Monday, September 3, 2012

Mental Audiences

It's 1:17 am.  I should take my butt to bed, no doubt.  But I want to say this briefly.

I write less often and with more difficulty that is necessary because I have not settled on a good imaginary audience.  In my mind, I alternate between three audiences: friends with who I believe will add insights I do not have; complete morons who know absolutely nothing; and my future self, who has God-like omniscience on all things "me."

Consequently, writing always seems arduous.  When I want to discuss something with friends, I feel compelled to give complete background about the topic, the origins of my question/thoughts, and my thoughts themselves.  All three parts feel necessary to enable what I want, namely informed commentary with my friends.  My assumption being that they will always provide things I simply cannot.

When I want to express myself, the writing feels even worse!  I either have to breakdown every thought, as though speaking to a moron, or anticipate the mockery of my omniscient future self.  (The arrogance of it all is palpable, even to me, but I suspect everyone struggles with internal audience problems.)  Of course, I don't really assume I am writing to morons.  That's me being overly self-critical.  What I mean is that I assume the reader is intelligent enough to understand any argument I can produce, but the reader is also completely ignorant of me as a person.  Without sufficient background, the reader cannot possibly make true meaning from the literal words.  I do not believe that anything--words, data, phenomena--speaks for itself without context.  So I busy myself, and drone needlessly, trying to provide enough context to make my words make sense so that I can feel that I actually expressed myself.  Otherwise, I would feel that I did little more that paint an unintentional Rorschach text in which readers have no choice but to see themselves thinly veiled in "Glenn-face."

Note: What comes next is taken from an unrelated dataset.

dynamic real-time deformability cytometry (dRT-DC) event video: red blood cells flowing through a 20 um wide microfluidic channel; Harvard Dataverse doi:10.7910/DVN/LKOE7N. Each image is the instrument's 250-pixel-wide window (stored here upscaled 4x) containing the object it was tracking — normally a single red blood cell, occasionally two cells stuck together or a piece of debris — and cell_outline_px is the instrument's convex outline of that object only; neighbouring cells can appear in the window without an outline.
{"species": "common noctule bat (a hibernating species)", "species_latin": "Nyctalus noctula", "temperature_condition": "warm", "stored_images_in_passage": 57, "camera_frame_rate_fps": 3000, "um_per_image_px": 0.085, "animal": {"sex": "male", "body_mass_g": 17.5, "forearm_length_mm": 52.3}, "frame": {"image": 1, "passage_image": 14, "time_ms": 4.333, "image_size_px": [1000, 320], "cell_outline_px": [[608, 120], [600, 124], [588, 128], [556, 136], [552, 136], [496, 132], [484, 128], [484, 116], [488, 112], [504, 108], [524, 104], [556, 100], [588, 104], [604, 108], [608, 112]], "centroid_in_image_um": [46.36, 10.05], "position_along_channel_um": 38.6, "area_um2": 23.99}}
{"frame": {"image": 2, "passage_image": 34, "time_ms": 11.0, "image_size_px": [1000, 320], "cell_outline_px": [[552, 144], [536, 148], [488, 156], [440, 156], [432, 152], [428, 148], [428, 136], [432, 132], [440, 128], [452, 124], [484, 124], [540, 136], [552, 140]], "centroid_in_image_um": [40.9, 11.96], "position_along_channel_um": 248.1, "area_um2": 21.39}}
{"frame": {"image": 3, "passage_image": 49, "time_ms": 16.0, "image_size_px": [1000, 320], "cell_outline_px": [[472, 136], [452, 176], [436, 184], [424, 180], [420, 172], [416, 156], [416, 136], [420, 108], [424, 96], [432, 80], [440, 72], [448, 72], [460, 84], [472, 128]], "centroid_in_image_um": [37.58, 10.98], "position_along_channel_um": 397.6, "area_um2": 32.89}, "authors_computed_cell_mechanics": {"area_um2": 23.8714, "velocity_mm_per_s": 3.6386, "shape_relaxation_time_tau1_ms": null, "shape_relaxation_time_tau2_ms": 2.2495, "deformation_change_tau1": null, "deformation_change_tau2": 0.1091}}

On the other hand, writing for my future self feels simultaneously unnecessary--future me knows me better than present me does and future me can express me to me better too--and self-defeating.  I feel like a child telling an adult the interesting things I learned in school as if I'm the first person on the planet every to learn it.  New to me is not the same as new to everyone.  And new to me is definitely not new to future me.  Future me can only laugh at his embarrassingly ignorant, childish self.

So I guess this is as much a cry for help as it is an expression of self.  I need a new mental audience.  I'm open to suggestions.  I assume the mental audience should be different for professional writing than for personal stuff.  My professional audience is increasingly my version of a first-year graduate student--curious, intelligent, and ignorant of academic precedents like reigning theories and seminal work.  You know the debacle that is my personal audience.  Any suggestions?